─── DATA UNDER STUDY

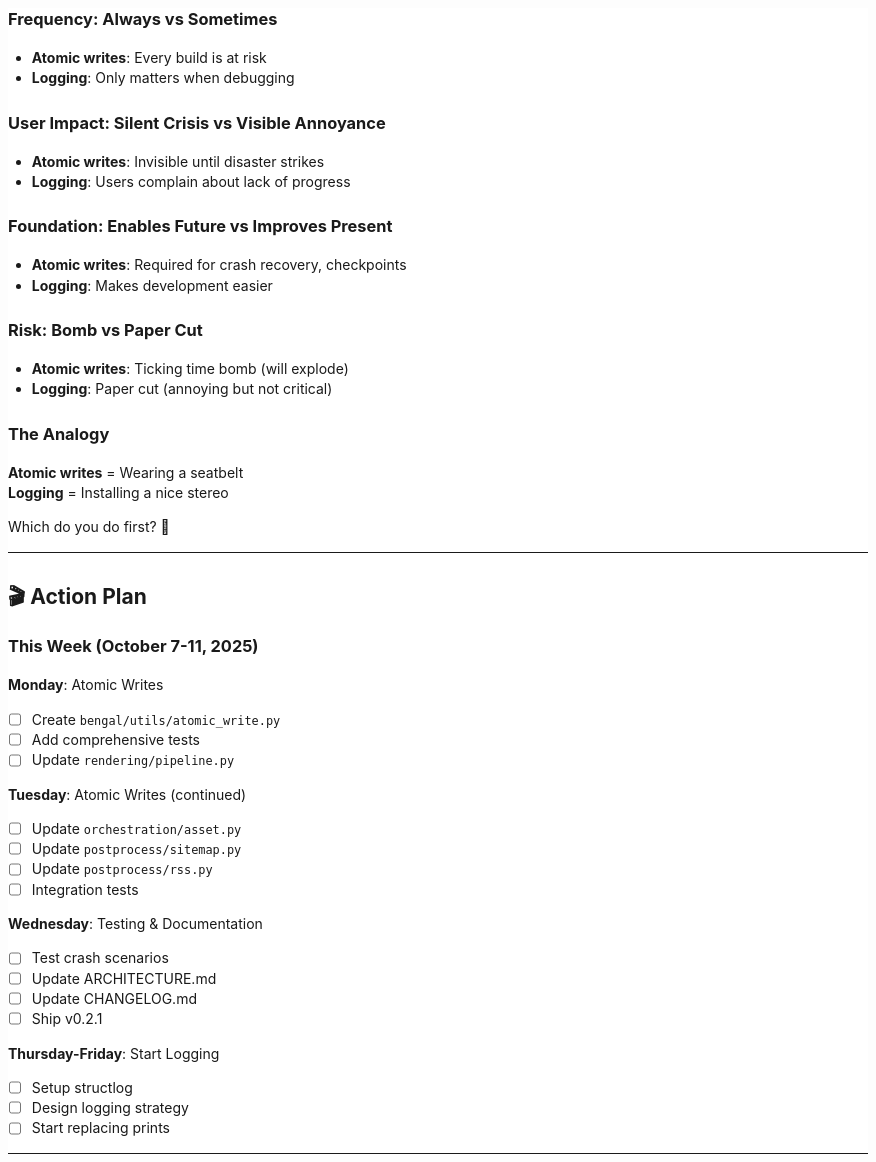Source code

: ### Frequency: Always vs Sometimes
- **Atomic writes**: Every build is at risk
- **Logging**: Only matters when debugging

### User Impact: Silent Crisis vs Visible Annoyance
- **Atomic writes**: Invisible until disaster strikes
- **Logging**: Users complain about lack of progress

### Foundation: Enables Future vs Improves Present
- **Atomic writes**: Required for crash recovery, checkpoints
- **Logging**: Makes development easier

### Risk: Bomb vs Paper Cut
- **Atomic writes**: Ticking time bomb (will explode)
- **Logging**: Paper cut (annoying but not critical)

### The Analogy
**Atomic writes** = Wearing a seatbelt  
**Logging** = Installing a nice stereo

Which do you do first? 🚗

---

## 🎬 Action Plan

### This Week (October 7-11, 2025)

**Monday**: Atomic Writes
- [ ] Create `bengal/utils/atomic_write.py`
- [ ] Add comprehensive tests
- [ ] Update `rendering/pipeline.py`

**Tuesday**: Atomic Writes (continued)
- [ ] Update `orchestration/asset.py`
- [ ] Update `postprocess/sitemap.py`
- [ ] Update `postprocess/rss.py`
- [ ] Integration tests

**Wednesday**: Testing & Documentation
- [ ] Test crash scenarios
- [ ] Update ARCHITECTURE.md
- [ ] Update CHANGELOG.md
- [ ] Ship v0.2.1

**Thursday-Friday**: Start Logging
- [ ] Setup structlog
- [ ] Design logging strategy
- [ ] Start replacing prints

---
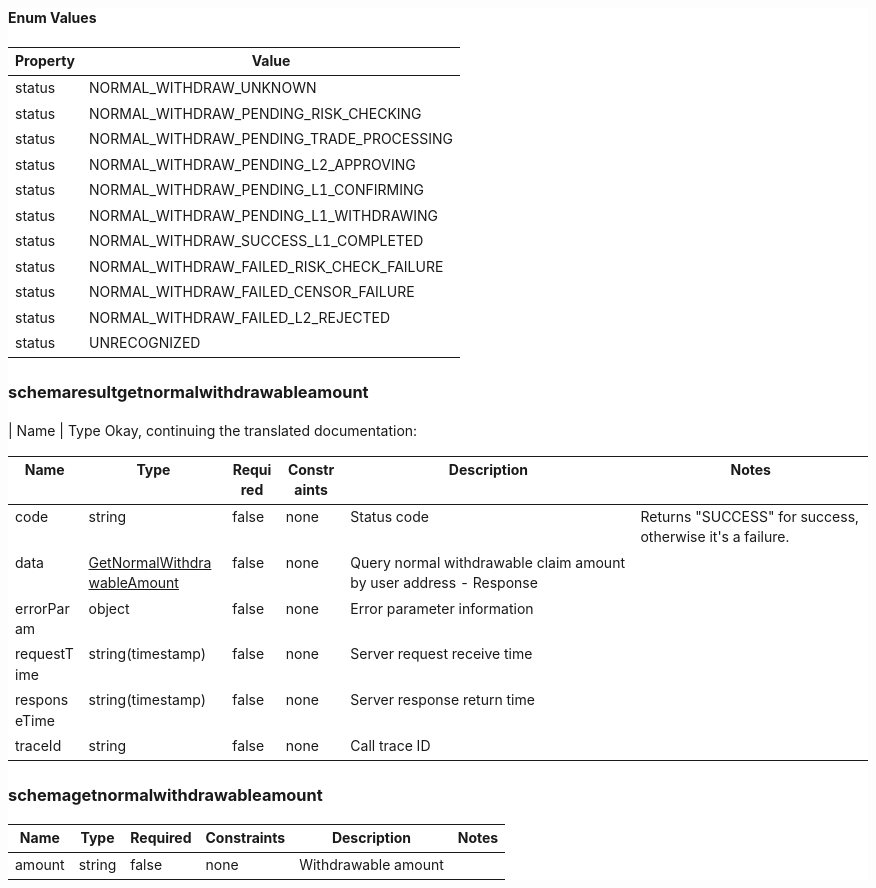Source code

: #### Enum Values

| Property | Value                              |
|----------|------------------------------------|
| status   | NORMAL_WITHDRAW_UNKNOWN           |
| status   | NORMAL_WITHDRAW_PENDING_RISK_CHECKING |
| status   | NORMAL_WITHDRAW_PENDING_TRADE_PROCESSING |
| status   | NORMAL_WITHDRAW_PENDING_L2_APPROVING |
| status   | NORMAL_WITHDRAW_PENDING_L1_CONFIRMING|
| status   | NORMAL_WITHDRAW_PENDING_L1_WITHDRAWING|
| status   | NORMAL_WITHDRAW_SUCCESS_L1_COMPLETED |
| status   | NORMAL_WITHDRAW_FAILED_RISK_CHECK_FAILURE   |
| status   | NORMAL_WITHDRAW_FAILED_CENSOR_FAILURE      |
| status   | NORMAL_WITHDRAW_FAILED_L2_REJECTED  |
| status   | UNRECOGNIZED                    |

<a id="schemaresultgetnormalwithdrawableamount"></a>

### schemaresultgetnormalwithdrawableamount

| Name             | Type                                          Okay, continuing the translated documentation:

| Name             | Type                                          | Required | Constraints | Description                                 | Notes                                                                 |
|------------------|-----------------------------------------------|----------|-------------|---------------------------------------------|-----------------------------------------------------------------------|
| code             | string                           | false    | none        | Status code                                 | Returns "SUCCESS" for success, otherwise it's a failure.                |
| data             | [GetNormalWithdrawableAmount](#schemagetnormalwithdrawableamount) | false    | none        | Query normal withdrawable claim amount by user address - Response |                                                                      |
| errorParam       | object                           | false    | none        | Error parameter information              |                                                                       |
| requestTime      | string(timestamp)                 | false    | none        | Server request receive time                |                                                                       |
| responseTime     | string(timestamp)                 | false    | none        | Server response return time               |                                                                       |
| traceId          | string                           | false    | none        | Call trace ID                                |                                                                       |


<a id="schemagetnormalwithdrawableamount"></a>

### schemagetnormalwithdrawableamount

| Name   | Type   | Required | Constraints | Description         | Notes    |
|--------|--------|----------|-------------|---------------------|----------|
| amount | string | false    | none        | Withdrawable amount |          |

──────

The line holding "- [ ] Test crash scenarios" starts the copy and the line holding "Okay, continuing the" ends it. Repeat those two lines above and all between them exactly, leaving out pictures.

- [ ] Test crash scenarios
- [ ] Update ARCHITECTURE.md
- [ ] Update CHANGELOG.md
- [ ] Ship v0.2.1

**Thursday-Friday**: Start Logging
- [ ] Setup structlog
- [ ] Design logging strategy
- [ ] Start replacing prints

---
Source code

: #### Enum Values

| Property | Value                              |
|----------|------------------------------------|
| status   | NORMAL_WITHDRAW_UNKNOWN           |
| status   | NORMAL_WITHDRAW_PENDING_RISK_CHECKING |
| status   | NORMAL_WITHDRAW_PENDING_TRADE_PROCESSING |
| status   | NORMAL_WITHDRAW_PENDING_L2_APPROVING |
| status   | NORMAL_WITHDRAW_PENDING_L1_CONFIRMING|
| status   | NORMAL_WITHDRAW_PENDING_L1_WITHDRAWING|
| status   | NORMAL_WITHDRAW_SUCCESS_L1_COMPLETED |
| status   | NORMAL_WITHDRAW_FAILED_RISK_CHECK_FAILURE   |
| status   | NORMAL_WITHDRAW_FAILED_CENSOR_FAILURE      |
| status   | NORMAL_WITHDRAW_FAILED_L2_REJECTED  |
| status   | UNRECOGNIZED                    |

<a id="schemaresultgetnormalwithdrawableamount"></a>

### schemaresultgetnormalwithdrawableamount

| Name             | Type                                          Okay, continuing the translated documentation:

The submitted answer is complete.